Tutt’altra storia quella di Jacques Delors. Socialista e cattolico, matura il suo impegno culturale e politico all’ombra delle teorie personaliste che avevano conosciuto le loro fortune nella Francia degli anni Trenta. La sua non è la vita di un uomo politico di primo piano a livello nazionale. Il suo unico impegno di rilievo nel governo francese lo ha dal 1981 al 1984 come ministro dell’Economia e delle Finanze nei tre governi presieduti da Pierre Mauroy sotto la presidenza Mitterrand. Si iscrive al Partito Socialista Unificato nel 1974 ma è con François Mitterrand che la sua carriera prende il volo. È uno dei co-estensori del programma elettorale di Mitterrand per le presidenziali del 1981. Come detto, dal 1981 al 1984 ha la responsabilità del dicastero dell’Economia.

La sua fama è però legata alla sua permanenza decennale alla presidenza della Commissione europea. In questo ruolo sarà decisivo nella soluzione di numerosi problemi che si affacciavano all’orizzonte. Ovviamente non è questa la sede per prendere in esame l’attività di Delors alla Commissione. È difficile anche ridurre in pillole il pensiero di Delors sull’Europa, un pensiero ricco, sfaccettato, profondo e, al tempo stesso, facilmente fruibile anche da un osservatore poco esperto. Il suo collaboratore Pascal Lamy ha scritto che, pur considerando le circostanze favorevoli del suo operato, «la rinascita dell’avventura europea di cui i numerosi commenti successivi alla sua morte attribuiscono il merito a Jacques Delors deve molto anche all’uomo stesso e alla sua visione dell’integrazione europea».

Nato nel 1925, aveva vent’anni alla fine della Seconda guerra mondiale e, come tutti gli uomini e le donne della sua generazione, aveva introiettato il senso del tragico indotto dalla drammaticità del conflitto e dalle sue conseguenze economiche e morali. La sua particolare formazione culturale (era uno dei pochi socialisti francesi credenti) gli consentiva di abbracciare elementi presenti nell’una e nell’altra tradizione il che si traduceva anche in un approccio articolato all’economia. Convinto sostenitore del dialogo tra le parti sociali, lo aveva rilanciato a livello europeo raccogliendo la sfida di rilanciare la produttività per aumentare il benessere.

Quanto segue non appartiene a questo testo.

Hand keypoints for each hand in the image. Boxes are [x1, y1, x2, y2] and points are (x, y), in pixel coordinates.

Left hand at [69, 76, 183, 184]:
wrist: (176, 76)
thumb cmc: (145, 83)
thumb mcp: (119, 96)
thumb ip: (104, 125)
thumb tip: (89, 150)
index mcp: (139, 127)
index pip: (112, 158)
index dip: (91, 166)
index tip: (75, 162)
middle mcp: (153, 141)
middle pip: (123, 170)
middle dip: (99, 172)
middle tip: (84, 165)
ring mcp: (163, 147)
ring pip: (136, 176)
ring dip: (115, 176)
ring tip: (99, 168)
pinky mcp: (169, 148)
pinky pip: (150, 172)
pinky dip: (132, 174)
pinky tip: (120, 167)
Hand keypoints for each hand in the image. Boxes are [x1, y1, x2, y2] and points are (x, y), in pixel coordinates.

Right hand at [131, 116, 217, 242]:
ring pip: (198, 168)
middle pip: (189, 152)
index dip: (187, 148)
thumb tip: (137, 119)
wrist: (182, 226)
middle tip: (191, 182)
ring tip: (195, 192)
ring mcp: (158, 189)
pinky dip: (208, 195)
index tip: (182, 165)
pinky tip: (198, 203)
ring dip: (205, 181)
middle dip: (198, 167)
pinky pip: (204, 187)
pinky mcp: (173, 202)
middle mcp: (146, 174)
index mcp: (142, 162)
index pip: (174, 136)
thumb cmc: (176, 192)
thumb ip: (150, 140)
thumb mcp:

Allo stesso tempo, come presidente della Commissione ha mostrato grande rispetto per il Consiglio dei ministri ma soprattutto per il Parlamento europeo – di cui era stato membro dal 1979 al 1981 – che ha considerato sempre un interlocutore necessario e di grande valore nel dialogo inter istituzionale.

Altre saranno, in futuro, le sedi deputate a valutare scientificamente l’impatto di queste due figure nel processo d’integrazione europea. Oggi possiamo solo dire che una fase storica si è chiusa e che un’altra avrà il compito di sviluppare il pensiero e le intuizioni di questi uomini.